> [Fonte]:
Pauta para o país é a integração, diz especialista da Fundação Dom Cabral

Valor Econômico – Um país de dimensões continentais, com predominância de terras produtivas contínuas, deveria se pautar pela integração entre todos os meios de transporte, na avaliação do diretor do núcleo de logística, supply chain e infraestrutura da Fundação Dom Cabral, o engenheiro civil Paulo Resende, um dos mais respeitados pesquisadores dos modais de transportes no Brasil.

Doutor em planejamento de transportes e logística pela Universidade de Illinois, Estados Unidos, ele identifica conceitos antigos e padrões políticos que levaram o país ao ponto de ter a matriz de transportes “mais desequilibrada do mundo”.

Um dos atrasos, diz ele, é “uma cultura ultrapassada que coloca a engenharia em permanente confronto com o meio ambiente e o desenvolvimento social”. Falta também fundamento técnico ao planejamento e às decisões de investimento, muitas vezes pautadas por interesses políticos. Um maior equilíbrio na matriz de transportes pode significar uma economia de R$ 20 bilhões por ano no custo logístico brasileiro, diz Resende.

A seguir, os principais trechos da entrevista.

Valor: O Brasil é o único país de dimensões continentais que tem nas rodovias seu principal meio de transporte. Como se explica isso?

Paulo Resende: O Brasil, infel izmente, tomou decisões nessa área sem um planejamento de longo prazo. Já tivemos uma malha ferroviária de grande capilaridade, inclusive para o transporte de pessoas, mas ela foi completamente substituída por rodovias ao longo de quatro décadas. Um país de dimensões continentais, com uma predominância de terras produtivas contínuas, deveria se pautar pela integração entre todos os meios de transporte. Em vez disso, temos a predominância de um modal que, de todos, é o menos indicado para produtos de baixo valor agregado e peso bruto alto em longas distâncias.

Valor: Como avalia os projetos das ferrovias em implantação, como a Fico e a Fiol? E a Ferrogrão, que ainda não saiu do papel pelas ameaças ambientais que representa?

> [Dados de origem]:
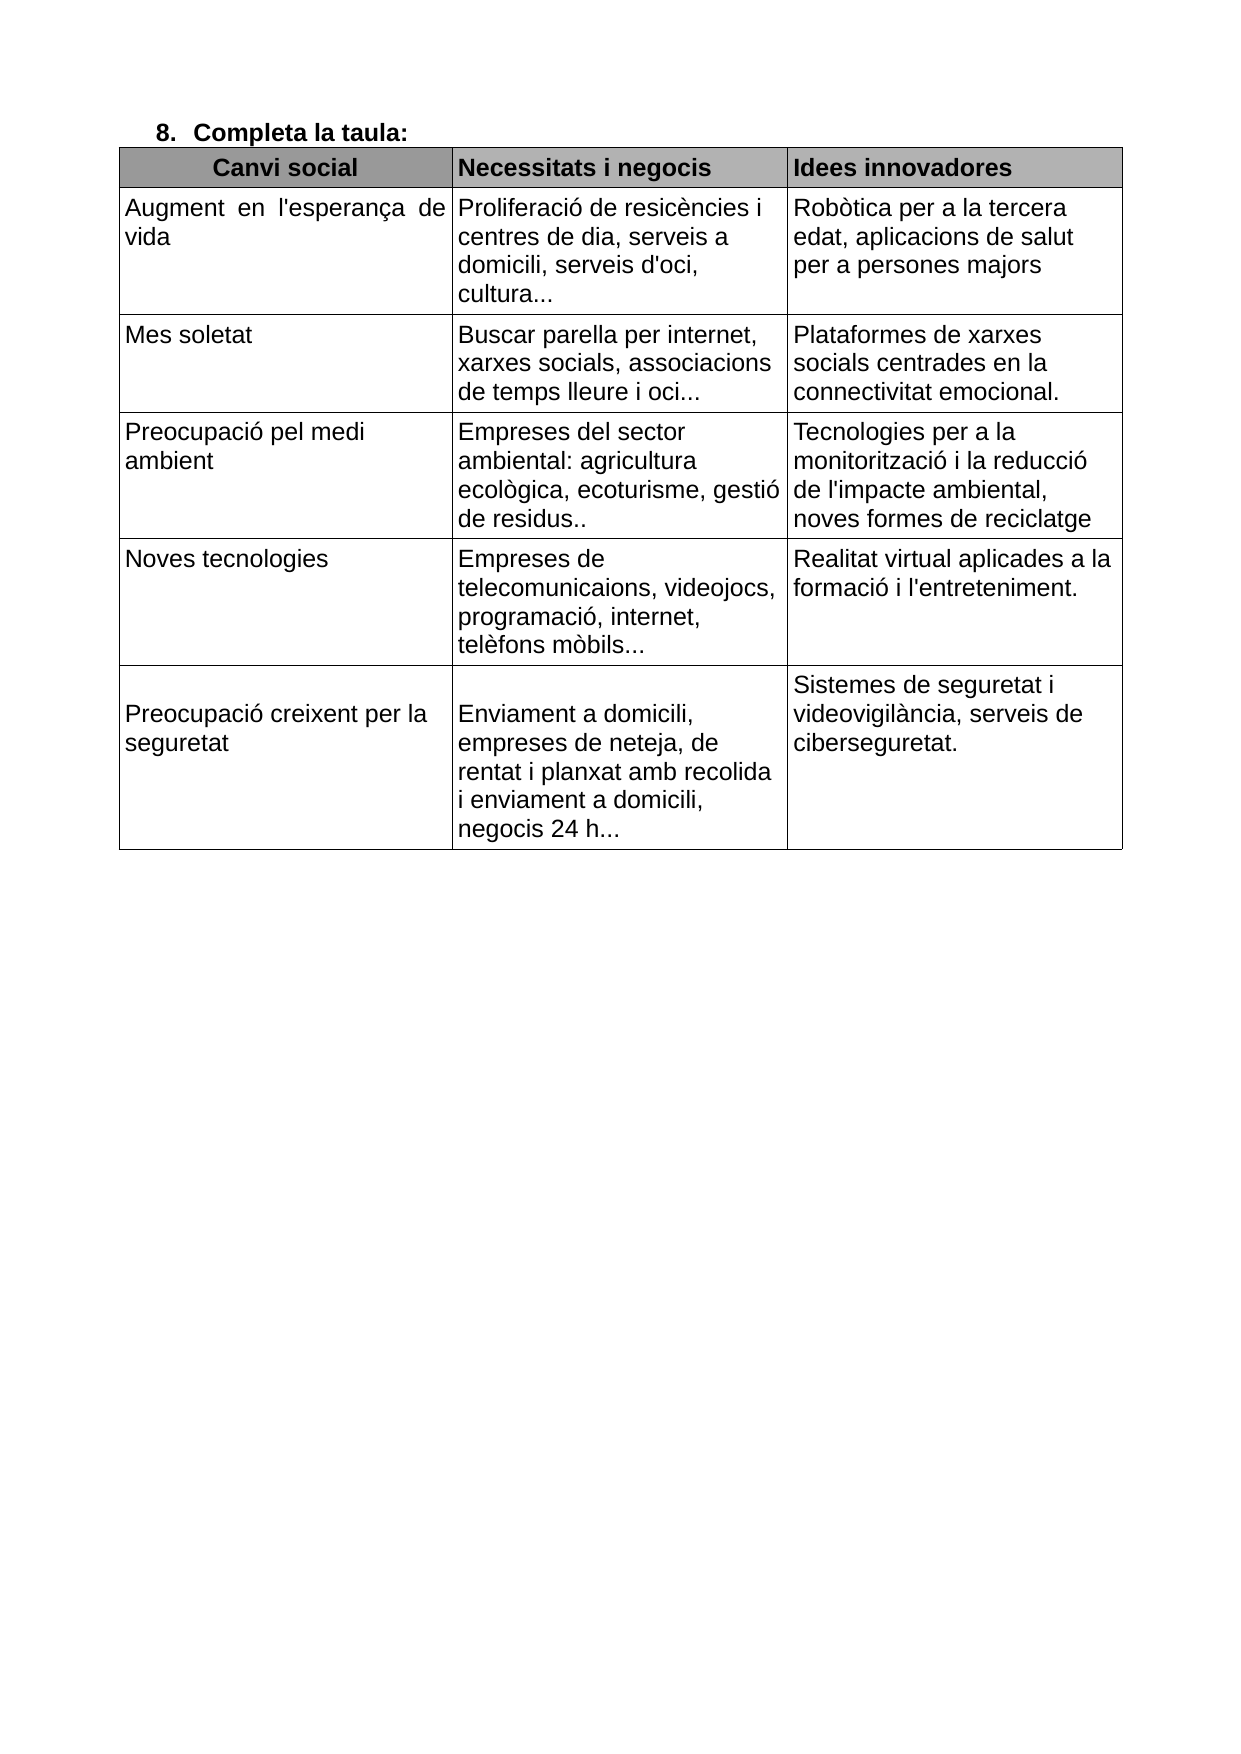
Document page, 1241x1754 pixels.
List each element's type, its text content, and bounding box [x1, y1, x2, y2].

> [Lista de tarefas]:
[A] Transcreva da entrevista sobre transportes tudo o que vai de "Doutor em planejamento" até "brasileiro, diz Resende.".
[B] Retome a entrevista sobre transportes a partir do ponto em que ela para.
As linhas não têm papel nenhum aqui.

> [Respostas]:
[A]
Doutor em planejamento de transportes e logística pela Universidade de Illinois, Estados Unidos, ele identifica conceitos antigos e padrões políticos que levaram o país ao ponto de ter a matriz de transportes “mais desequilibrada do mundo”.

Um dos atrasos, diz ele, é “uma cultura ultrapassada que coloca a engenharia em permanente confronto com o meio ambiente e o desenvolvimento social”. Falta também fundamento técnico ao planejamento e às decisões de investimento, muitas vezes pautadas por interesses políticos. Um maior equilíbrio na matriz de transportes pode significar uma economia de R$ 20 bilhões por ano no custo logístico brasileiro, diz Resende.

[B]
Resende: Avalio que são projetos de extrema importância para o preenchimento do vazio de oferta ferroviária, principalmente em áreas de grande produção de grãos. Eles serão capazes de aumentar a participação ferroviária dos atuais 20% para algo em torno de 28% a partir de 2035. Acontece que o Brasil é um país atrasado no conceito de alinhamento entre engenharia e meio ambiente. Criamos uma cultura ultrapassada que coloca a engenharia em permanente confronto com o meio ambiente e o desenvolvimento social. O que existe de mais avançado no mundo é a utilização das intervenções conscientes da engenharia para garantir a preservação do meio ambiente e vice-versa. Se tivermos que mudar o traçado da Ferrogrão para reduzir seus impactos ambientais, tudo bem. Mas não devemos manter um vazio ferroviário na maior fronteira de produção de grãos do mundo. Um maior equilíbrio na matriz de transportes pode significar uma economia de R$ 20 bilhões por ano no custo logístico brasileiro, incluindo as potenciais reduções em estoques de segurança nas linhas de produção.

Valor: Apostar nas concessões privadas para a modernização da matriz de transportes é suficiente para destravar os projetos mais ambiciosos? O que o governo poderia fazer para atrair mais recursos?

Resende: Em primeiríssimo lugar, o investimento privado na infraestrutura de transportes é condição essencial para o aumento da oferta. Quando se tem demanda, a infraestrutura responde a ela com garantias de retorno do investimento. Nesse contexto, as concessões, autorizações e até PPPs [Parcerias Público-Privadas] com maior investimento privado têm sua participação justificada e não se pode ter “raiva do lucro”, principalmente devido às necessidades de cobrança de pedágios. Como a infraestrutura também é indutora do crescimento devido aos seus altos efeitos multiplicadores, um projeto que não apresenta demanda no momento pode estimular a criação de riquezas e empregos no médio prazo, justificando investimentos públicos iniciais. E para atrair novos recursos, o governo poderia lançar títulos públicos para financiar a infraestrutura, como alguns países já fizeram, com bons resultados.

Valor: Quanto tempo será preciso esperar para termos de volta os trens de passageiros cortando o país?

Resende: Não precisaríamos esperar mais. Basta aproveitar linhas curtas para conexões interurbanas, reativar linhas com baixa demanda de cargas para uso múltiplo segregado ou compartilhado e incentivar trens turísticos. Acontece que o país vive de defesas de posições sem qualquer fundamento técnico, e políticos e associações que defendem esse ou aquele modal de transportes não se preocupam com o bem-estar social. Esses não lideram, mas tentam impedir o futuro.

Valor: A conservação das rodovias brasileiras é outro desafio. Qual é o investimento anual necessário para mantê-las em bom estado?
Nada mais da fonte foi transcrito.